- [PASSAGE TO READ]:

Cheryl Sarah Bart AO is an Australian lawyer and company director. She is also the first Australian female and the 31st person worldwide to complete the Explorer's Grand Slam.

Early life and education
Bart was educated at Moriah College in Sydney and graduated from the University of New South Wales with degrees in Commerce and Law.

Career
She began her career as a banking and finance lawyer at Mallesons Stephen Jaques.

Bart has been the Chairman  of the Foundation for Alcohol Research and Education (FARE), ANZ Trustees Limited, the South Australian Film Corporation, the Adelaide Film Festival, and the South Australian Environmental Protection Authority. She is also serves as a non-executive director on numerous company boards including: Spark Infrastructure Limited, ETSA Utitilies, Shaw of Australia, Audio pixels Limited, and the Buckland Foundation.

- [EXCERPTED RECORDS]:
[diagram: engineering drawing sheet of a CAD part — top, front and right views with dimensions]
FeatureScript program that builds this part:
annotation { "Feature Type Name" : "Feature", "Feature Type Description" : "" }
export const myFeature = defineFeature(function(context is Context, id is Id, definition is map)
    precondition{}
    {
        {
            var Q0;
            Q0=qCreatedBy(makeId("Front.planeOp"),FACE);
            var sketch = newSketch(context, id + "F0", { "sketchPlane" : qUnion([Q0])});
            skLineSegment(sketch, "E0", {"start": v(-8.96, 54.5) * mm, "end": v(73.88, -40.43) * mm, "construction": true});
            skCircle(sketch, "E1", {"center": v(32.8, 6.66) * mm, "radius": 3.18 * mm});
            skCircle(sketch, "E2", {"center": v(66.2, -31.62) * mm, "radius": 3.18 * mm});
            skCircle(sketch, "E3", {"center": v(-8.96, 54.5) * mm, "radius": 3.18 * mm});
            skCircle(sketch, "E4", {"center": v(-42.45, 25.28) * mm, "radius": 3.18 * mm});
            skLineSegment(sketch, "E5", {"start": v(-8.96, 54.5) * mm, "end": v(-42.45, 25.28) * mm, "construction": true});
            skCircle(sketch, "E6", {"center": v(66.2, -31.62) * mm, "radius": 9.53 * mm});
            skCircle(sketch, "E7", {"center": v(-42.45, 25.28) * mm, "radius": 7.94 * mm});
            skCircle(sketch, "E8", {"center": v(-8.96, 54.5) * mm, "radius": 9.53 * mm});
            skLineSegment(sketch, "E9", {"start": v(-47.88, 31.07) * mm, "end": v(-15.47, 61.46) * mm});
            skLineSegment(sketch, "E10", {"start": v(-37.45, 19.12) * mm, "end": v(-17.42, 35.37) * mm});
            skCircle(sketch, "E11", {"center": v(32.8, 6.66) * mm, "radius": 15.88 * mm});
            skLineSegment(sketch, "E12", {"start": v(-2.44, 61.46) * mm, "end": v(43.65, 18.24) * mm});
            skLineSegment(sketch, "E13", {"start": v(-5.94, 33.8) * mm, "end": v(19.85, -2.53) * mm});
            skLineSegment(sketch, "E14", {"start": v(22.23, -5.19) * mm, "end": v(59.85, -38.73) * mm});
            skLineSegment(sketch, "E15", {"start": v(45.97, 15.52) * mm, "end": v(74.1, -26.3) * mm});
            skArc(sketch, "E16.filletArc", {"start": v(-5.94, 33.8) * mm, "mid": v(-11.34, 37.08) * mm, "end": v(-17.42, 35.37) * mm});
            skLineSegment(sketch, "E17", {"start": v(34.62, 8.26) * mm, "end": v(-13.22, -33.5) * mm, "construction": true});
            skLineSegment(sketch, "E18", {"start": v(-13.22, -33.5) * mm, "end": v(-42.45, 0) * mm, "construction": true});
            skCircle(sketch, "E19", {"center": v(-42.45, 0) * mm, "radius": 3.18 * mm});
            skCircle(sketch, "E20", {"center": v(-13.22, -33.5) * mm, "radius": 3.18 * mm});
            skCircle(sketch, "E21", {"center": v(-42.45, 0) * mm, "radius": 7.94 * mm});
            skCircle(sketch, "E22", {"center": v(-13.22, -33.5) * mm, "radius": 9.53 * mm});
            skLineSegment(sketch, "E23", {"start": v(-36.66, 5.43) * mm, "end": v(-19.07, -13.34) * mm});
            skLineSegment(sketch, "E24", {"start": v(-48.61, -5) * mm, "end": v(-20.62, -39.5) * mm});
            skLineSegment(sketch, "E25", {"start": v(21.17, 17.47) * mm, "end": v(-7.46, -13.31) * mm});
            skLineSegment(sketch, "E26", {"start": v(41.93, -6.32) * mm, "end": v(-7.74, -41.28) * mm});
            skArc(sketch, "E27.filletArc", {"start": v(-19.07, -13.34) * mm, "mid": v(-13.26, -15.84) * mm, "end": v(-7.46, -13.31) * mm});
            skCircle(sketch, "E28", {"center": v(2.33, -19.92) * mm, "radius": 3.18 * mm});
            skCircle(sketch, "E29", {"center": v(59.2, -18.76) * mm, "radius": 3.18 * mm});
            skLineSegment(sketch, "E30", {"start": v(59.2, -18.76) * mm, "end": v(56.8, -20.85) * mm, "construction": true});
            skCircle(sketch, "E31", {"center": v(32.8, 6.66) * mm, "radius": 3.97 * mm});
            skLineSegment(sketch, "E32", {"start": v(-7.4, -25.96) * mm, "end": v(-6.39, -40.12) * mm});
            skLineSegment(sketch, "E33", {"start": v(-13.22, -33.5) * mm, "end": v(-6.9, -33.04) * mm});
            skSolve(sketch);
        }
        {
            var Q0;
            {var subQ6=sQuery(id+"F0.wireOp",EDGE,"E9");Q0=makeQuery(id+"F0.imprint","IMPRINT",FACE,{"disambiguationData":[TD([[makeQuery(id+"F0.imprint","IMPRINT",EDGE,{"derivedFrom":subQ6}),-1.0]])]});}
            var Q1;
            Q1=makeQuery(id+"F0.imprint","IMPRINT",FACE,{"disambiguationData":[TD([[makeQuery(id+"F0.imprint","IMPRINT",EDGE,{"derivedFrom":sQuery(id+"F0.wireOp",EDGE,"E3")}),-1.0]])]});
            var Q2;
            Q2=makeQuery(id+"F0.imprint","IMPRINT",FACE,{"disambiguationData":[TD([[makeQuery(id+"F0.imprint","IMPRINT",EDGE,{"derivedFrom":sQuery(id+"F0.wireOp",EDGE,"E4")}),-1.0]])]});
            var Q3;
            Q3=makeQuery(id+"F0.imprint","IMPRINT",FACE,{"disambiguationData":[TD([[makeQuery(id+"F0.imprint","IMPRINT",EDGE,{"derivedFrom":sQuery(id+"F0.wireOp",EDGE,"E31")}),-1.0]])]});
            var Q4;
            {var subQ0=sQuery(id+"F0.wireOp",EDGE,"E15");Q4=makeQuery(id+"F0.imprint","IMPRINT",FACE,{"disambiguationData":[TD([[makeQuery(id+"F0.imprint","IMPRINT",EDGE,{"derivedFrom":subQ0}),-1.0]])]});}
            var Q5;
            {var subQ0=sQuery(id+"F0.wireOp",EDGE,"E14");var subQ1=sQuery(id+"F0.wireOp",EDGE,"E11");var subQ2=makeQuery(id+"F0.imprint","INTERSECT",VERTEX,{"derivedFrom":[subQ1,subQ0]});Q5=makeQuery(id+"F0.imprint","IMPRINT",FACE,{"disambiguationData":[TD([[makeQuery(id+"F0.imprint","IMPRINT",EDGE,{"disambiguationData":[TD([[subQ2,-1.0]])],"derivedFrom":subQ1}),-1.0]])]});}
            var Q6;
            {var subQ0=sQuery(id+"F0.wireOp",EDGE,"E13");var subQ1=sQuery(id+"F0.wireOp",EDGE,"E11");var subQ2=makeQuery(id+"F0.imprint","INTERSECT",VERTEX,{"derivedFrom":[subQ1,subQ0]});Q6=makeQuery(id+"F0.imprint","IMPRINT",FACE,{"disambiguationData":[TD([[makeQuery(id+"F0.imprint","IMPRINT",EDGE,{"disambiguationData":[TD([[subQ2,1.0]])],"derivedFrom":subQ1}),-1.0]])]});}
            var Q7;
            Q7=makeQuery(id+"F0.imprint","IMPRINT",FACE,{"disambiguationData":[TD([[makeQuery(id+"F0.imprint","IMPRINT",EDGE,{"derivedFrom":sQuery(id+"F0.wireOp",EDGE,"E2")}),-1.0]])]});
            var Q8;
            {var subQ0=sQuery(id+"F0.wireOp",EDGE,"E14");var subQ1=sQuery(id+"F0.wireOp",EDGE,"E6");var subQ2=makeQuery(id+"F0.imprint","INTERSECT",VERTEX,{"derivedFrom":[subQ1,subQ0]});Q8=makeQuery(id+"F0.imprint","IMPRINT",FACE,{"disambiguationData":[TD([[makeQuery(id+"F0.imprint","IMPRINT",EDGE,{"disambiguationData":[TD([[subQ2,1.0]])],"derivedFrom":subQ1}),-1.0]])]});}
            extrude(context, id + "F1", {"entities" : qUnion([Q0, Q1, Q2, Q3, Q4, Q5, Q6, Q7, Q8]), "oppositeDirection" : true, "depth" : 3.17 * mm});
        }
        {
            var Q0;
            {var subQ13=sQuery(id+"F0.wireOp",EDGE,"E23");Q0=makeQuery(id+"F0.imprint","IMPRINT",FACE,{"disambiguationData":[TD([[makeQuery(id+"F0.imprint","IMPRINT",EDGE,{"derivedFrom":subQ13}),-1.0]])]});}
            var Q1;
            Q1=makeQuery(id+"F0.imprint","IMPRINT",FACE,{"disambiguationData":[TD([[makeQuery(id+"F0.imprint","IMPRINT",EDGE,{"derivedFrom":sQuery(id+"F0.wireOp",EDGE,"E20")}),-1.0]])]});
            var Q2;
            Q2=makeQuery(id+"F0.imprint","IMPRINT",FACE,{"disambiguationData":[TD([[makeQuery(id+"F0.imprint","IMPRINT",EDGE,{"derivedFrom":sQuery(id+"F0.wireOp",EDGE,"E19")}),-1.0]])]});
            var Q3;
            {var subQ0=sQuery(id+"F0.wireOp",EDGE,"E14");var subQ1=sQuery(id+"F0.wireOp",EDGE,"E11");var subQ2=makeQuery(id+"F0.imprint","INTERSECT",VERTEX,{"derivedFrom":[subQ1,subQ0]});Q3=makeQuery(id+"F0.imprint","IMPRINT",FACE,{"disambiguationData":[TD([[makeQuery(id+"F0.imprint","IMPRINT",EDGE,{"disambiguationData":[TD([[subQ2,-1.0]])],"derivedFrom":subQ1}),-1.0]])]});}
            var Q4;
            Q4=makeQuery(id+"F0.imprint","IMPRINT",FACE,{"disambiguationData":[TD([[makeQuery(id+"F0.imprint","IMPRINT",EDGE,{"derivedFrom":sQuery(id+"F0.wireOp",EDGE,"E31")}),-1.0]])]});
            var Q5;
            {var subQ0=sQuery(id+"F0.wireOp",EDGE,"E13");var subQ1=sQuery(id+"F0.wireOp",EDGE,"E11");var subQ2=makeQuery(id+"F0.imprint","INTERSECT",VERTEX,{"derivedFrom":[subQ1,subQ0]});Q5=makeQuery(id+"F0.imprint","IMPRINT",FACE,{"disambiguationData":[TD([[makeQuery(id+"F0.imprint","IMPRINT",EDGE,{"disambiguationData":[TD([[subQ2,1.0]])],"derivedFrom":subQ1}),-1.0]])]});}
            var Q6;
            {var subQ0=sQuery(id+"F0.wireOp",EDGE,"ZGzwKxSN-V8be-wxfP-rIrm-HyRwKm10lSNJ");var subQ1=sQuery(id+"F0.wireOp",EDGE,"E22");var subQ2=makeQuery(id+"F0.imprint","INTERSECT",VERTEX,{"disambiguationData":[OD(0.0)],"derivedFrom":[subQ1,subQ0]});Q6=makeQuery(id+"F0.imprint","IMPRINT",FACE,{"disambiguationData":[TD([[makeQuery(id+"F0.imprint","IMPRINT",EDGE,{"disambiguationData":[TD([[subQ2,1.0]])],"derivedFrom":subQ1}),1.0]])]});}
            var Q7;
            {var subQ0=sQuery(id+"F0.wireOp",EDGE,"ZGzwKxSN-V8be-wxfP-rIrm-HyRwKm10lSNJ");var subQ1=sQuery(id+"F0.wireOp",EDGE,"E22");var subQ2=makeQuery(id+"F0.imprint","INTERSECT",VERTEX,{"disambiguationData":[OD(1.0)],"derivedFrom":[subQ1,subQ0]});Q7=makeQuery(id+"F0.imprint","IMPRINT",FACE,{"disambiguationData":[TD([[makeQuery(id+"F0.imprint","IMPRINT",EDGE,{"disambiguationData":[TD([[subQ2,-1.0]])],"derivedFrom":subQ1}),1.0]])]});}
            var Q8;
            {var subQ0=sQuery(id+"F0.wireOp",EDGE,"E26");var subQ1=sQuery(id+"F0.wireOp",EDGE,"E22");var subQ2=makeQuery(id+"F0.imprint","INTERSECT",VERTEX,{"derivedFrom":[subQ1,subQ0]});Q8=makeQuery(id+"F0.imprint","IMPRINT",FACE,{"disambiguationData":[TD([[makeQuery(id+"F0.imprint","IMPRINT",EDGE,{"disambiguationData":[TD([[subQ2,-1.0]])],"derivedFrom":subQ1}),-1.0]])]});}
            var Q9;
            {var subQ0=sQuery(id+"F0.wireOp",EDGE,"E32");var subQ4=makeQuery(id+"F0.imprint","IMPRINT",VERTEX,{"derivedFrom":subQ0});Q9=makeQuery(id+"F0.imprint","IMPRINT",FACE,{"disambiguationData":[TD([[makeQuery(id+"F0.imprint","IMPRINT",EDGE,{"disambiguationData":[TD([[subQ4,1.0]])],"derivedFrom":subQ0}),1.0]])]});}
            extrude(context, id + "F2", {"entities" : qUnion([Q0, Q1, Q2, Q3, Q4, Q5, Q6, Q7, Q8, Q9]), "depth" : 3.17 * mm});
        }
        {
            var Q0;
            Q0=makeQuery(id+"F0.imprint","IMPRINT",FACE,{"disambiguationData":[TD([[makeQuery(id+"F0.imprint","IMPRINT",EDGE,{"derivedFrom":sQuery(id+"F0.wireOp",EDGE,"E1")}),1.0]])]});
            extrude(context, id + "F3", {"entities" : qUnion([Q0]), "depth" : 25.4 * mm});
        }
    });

- [ACTIONS TO TAKE]:
1. Reproduce the part of the Cheryl Bart profile that begins at the words "Early life and" and stops after "Commerce and Law.".
2. According to the Cheryl Bart profile, at which firm did she begin her career as a banking and finance lawyer?

- [ANSWERS PROVIDED]:
1.
Early life and education
Bart was educated at Moriah College in Sydney and graduated from the University of New South Wales with degrees in Commerce and Law.

2. Mallesons Stephen Jaques